The Biography of a Runaway
“For perhaps he was for this reason separated from you for a while, that you would have him back forever, no longer as a slave, but more than a slave, a beloved brother, especially to me, but how much more to you, both in the flesh and in the Lord. If then you regard me a partner, accept him as you would me.” – Philemon 1:15-17
If ever a New Testament story depicts the redemptive work of Jesus Christ in a very picturesque way, it would be the little epistle of Philemon. Paul writes to a fellow believer and old friend named Philemon, a wealthy layman in Colossae. Paul pens this letter on behalf of a runaway slave by the name of Onesimus that he has recently met while in prison at Rome. Onesimus had deserted his post of service under his master Philemon, and had come to the larger city of Rome to “get lost in the crowd.” We do not have all of the details, but Paul and Onesimus gloriously meet by divine intervention, and Paul leads Onesimus to faith in Christ. Paul became aware of Onesimus’ story of desertion. It probably floored Onesimus when he found out that Paul just so happened to be an old friend of Philemon. Can you imagine how Onesimus felt? Here was a runaway slave running from his old life of slavery. The last thing he wanted to be associated with was his past. And low and behold, the one man he gets to know in the big city just so happens to be a friend of his master and owner! But in his process of discipling Onesimus, Paul explains to him that the right thing to do was go back to Colossae and humbly submit himself to his master Philemon. I am sure that this was the last thing on Onesimus’ radar, and that he was taken aback to such a suggestion. But Paul told him not to worry, that he would write a letter to his old dear friend Philemon and explain the whole story, and share that Onesimus was a fellow believer, and an heir to God. Paul wrote the letter, and sent Onesimus as the deliverer. I can’t even imagine how white Onesimus’ knuckles must have been as he clung to that letter stating his free position in Christ.

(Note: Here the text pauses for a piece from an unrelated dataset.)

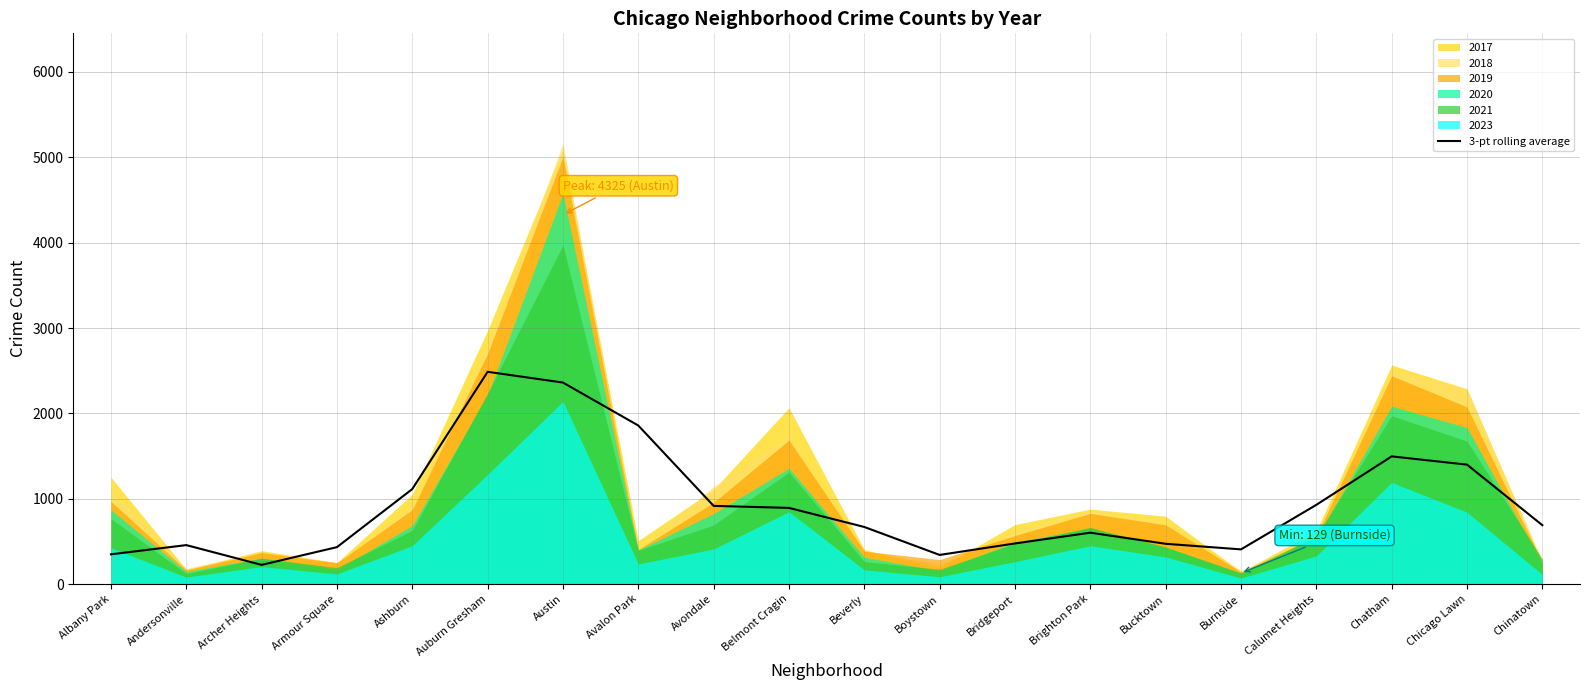

What is the highest value of the 3-pt rolling average series?

2486.9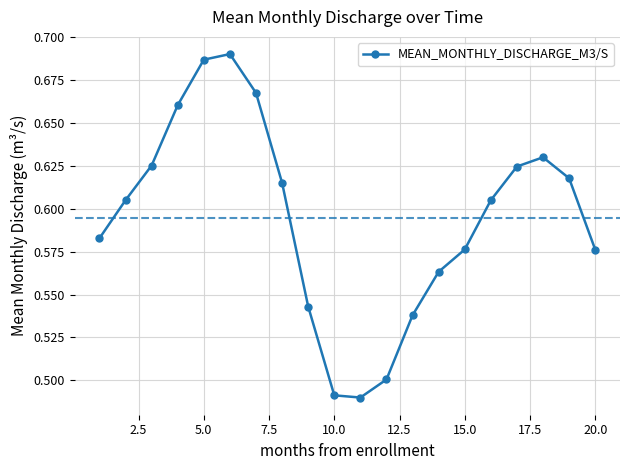

Does the chart have visible grid lines?

Yes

This is a beautiful story of the redemptive work of Christ in our life. It serves as a cameo-snapshot of what Christ does on our behalf as He represents us and pleads our case before God. In our story, the actions of the Paul reflect the redemptive work of Christ, and reveal to us tells various truths about our Lord Jesus’ love for us. To begin with, Jesus accepts your position. Salvation is not a respecter of race, gender, financial status or even social status. God saves all different types of people. He saves wealthy men like Philemon, and He saves slaves like Onesimus. Unlike man, God does not see people from a social or economic position, for there is equal footing at the cross. Secondly, Jesus argues your problem. Paul was an advocate for Onesimus. He writes to Philemon and says, “Give this guy another chance. He has been saved, so now He is your brother.” Thirdly, Jesus assumes your penalty. He takes the punishment for Onesimus. Paul said to Philemon, “whatever He owes you, put on my account (Vs 18).” This act of grace is what Jesus also did for us. As believers, our sins were charged to Jesus’ account. Finally, Jesus assures your pardon. Just like that sealed letter carried by Onesimus sealed his fate, our pardon has been gloriously sealed by the blood of Jesus (Vs 16). I wonder what it was like when Onesimus showed up to Philemon’s place with a submissive heart and a sealed letter from Paul. I also wonder what Philemon’s face looked like when he read that Onesimus was no longer a slave but a son. I do not believe that Onesimus slept in the slave house that night; instead I believe he slept in his master’s house.